National-led Government would link income tax to inflation - Simon Bridges

Simon Bridges says taxpayers would save $650 million a year if National is elected in 2020, by linking income tax to inflation. 

The National leader made the announcement during his State of the Nation speech in Christchurch on Wednesday, declaring New Zealanders should keep more of what they earn. 

"New Zealanders' incomes are struggling to keep up with the rising cost of living because this Government is imposing more red tape and taxes," he said. 

"Over the next four years, New Zealanders will be paying almost $10,000 more per household in tax than they would have been under National. The Government is taking more than it needs, only to waste billions on bad spending."

This rise in tax is because of inflation. Under National's model, you wouldn't move into higher tax brackets when your income isn't keeping up with the rising cost of living.

Mr Bridges said National would amend the Income Tax Act so that tax thresholds are adjusted every three years to keep tax in line with the cost of living. The Treasury would advise the Government now how much it should be adjusted for inflation. 

"This would prevent New Zealanders from moving into higher tax brackets even when their income isn't keeping up with the rising cost of living," he said. 

"We will include a veto clause so the Government of the day can withhold the changes in the rare circumstances there is good reason to.
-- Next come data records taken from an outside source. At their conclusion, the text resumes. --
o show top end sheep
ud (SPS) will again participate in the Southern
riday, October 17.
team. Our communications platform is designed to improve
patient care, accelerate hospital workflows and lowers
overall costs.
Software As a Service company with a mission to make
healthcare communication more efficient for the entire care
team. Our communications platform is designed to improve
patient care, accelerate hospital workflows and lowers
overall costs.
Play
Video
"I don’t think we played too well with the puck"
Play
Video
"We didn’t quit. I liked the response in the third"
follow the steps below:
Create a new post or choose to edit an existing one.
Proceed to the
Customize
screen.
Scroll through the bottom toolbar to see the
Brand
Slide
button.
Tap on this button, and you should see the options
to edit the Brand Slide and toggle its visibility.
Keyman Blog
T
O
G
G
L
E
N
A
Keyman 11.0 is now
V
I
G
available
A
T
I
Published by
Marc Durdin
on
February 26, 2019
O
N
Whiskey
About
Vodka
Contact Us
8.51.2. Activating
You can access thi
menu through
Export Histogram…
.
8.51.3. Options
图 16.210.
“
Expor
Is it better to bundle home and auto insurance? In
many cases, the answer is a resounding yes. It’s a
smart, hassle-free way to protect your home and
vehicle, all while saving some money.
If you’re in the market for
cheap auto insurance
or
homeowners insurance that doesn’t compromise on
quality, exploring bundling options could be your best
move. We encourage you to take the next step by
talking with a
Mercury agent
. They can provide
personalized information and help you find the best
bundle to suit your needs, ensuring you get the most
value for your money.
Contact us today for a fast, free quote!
But it will have to explain that decision to New Zealanders."

Linking income tax to inflation would bring huge benefits, according to Mr Bridges. 

He said the first adjustment would prevent Kiwis from paying an extra $650 million a year in tax, based on the Treasury's 'Aggregate Personal Income Tax Revenues Estimate Tool' for 2018/2019. 

"Assuming inflation of 2 percent, someone on the average wage would be $430 a year better off after the first adjustment, $900 after the second and $1,400 after the third," Mr Bridges said. 

"A family with two earners - for example, one earning $80,000 and the other $40,000 - would be $600 better off a year after the first adjustment, about $1,300 after the second and $1,900 by the third."

Mr Bridges' comments come as the Government grapples with the possibility of introducing a capital gains tax, which the Tax Working Group is expected to recommend in February. 

It would be controversial for Prime Minister Jacinda Ardern, who scrapped Labour's capital gains policy a week before the 2017 election in the face of immense criticism and attack ads from National. 

As for the high cost of living, last week Statistics New Zealand said the Consumer Price Index (CPI) - which measures changes in the day-to-day cost of living - was up 1.9 percent over the past 12 months.